Instructions to follow -
Every record must appear in the answer exactly as it stands.
[[ Exercise materials open ]]
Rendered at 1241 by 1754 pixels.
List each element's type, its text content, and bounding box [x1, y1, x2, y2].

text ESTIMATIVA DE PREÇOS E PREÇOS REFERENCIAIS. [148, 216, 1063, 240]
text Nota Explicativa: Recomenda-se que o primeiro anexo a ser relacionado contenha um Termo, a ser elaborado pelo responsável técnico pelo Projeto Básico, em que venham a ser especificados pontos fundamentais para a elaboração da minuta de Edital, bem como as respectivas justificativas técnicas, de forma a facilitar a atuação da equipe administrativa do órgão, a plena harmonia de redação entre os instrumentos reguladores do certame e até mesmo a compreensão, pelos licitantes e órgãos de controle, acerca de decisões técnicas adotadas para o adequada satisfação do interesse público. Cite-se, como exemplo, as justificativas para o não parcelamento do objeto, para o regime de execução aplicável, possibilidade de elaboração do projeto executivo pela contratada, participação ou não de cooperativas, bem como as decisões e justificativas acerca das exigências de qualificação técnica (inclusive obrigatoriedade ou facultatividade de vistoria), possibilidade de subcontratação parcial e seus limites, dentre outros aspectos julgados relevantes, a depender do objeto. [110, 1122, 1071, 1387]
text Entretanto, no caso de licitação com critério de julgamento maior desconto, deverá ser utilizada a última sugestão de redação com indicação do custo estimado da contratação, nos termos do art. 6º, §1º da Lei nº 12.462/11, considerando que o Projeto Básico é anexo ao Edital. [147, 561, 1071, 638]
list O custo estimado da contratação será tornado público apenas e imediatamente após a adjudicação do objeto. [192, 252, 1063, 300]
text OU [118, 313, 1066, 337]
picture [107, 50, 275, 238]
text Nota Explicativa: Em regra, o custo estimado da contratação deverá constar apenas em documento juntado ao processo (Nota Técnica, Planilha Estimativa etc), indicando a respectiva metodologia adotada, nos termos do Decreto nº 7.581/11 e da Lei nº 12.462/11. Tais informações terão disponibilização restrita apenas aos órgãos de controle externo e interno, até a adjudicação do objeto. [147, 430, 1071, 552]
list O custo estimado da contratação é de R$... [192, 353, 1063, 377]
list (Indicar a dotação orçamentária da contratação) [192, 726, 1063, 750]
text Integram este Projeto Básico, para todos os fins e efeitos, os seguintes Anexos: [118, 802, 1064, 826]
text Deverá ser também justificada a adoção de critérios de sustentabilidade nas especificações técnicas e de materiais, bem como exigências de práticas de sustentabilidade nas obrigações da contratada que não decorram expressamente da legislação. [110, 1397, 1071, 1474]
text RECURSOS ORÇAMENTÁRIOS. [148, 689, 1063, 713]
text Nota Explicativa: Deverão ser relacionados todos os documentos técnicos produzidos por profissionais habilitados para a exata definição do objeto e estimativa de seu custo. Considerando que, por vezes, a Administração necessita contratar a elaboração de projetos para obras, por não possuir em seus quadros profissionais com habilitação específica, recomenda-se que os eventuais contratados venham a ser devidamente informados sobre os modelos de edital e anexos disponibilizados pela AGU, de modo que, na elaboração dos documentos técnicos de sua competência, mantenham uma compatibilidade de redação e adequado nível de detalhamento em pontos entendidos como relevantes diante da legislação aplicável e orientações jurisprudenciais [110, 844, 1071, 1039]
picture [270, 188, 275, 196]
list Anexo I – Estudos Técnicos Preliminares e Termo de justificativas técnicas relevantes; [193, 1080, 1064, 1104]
[[ Exercise materials closed ]]
Reply -
Rendered at 1241 by 1754 pixels.
List each element's type, its text content, and bounding box [x1, y1, x2, y2].

text ESTIMATIVA DE PREÇOS E PREÇOS REFERENCIAIS. [148, 216, 1063, 240]
text Nota Explicativa: Recomenda-se que o primeiro anexo a ser relacionado contenha um Termo, a ser elaborado pelo responsável técnico pelo Projeto Básico, em que venham a ser especificados pontos fundamentais para a elaboração da minuta de Edital, bem como as respectivas justificativas técnicas, de forma a facilitar a atuação da equipe administrativa do órgão, a plena harmonia de redação entre os instrumentos reguladores do certame e até mesmo a compreensão, pelos licitantes e órgãos de controle, acerca de decisões técnicas adotadas para o adequada satisfação do interesse público. Cite-se, como exemplo, as justificativas para o não parcelamento do objeto, para o regime de execução aplicável, possibilidade de elaboração do projeto executivo pela contratada, participação ou não de cooperativas, bem como as decisões e justificativas acerca das exigências de qualificação técnica (inclusive obrigatoriedade ou facultatividade de vistoria), possibilidade de subcontratação parcial e seus limites, dentre outros aspectos julgados relevantes, a depender do objeto. [110, 1122, 1071, 1387]
text Entretanto, no caso de licitação com critério de julgamento maior desconto, deverá ser utilizada a última sugestão de redação com indicação do custo estimado da contratação, nos termos do art. 6º, §1º da Lei nº 12.462/11, considerando que o Projeto Básico é anexo ao Edital. [147, 561, 1071, 638]
list O custo estimado da contratação será tornado público apenas e imediatamente após a adjudicação do objeto. [192, 252, 1063, 300]
text OU [118, 313, 1066, 337]
picture [107, 50, 275, 238]
text Nota Explicativa: Em regra, o custo estimado da contratação deverá constar apenas em documento juntado ao processo (Nota Técnica, Planilha Estimativa etc), indicando a respectiva metodologia adotada, nos termos do Decreto nº 7.581/11 e da Lei nº 12.462/11. Tais informações terão disponibilização restrita apenas aos órgãos de controle externo e interno, até a adjudicação do objeto. [147, 430, 1071, 552]
list O custo estimado da contratação é de R$... [192, 353, 1063, 377]
list (Indicar a dotação orçamentária da contratação) [192, 726, 1063, 750]
text Integram este Projeto Básico, para todos os fins e efeitos, os seguintes Anexos: [118, 802, 1064, 826]
text Deverá ser também justificada a adoção de critérios de sustentabilidade nas especificações técnicas e de materiais, bem como exigências de práticas de sustentabilidade nas obrigações da contratada que não decorram expressamente da legislação. [110, 1397, 1071, 1474]
text RECURSOS ORÇAMENTÁRIOS. [148, 689, 1063, 713]
text Nota Explicativa: Deverão ser relacionados todos os documentos técnicos produzidos por profissionais habilitados para a exata definição do objeto e estimativa de seu custo. Considerando que, por vezes, a Administração necessita contratar a elaboração de projetos para obras, por não possuir em seus quadros profissionais com habilitação específica, recomenda-se que os eventuais contratados venham a ser devidamente informados sobre os modelos de edital e anexos disponibilizados pela AGU, de modo que, na elaboração dos documentos técnicos de sua competência, mantenham uma compatibilidade de redação e adequado nível de detalhamento em pontos entendidos como relevantes diante da legislação aplicável e orientações jurisprudenciais [110, 844, 1071, 1039]
picture [270, 188, 275, 196]
list Anexo I – Estudos Técnicos Preliminares e Termo de justificativas técnicas relevantes; [193, 1080, 1064, 1104]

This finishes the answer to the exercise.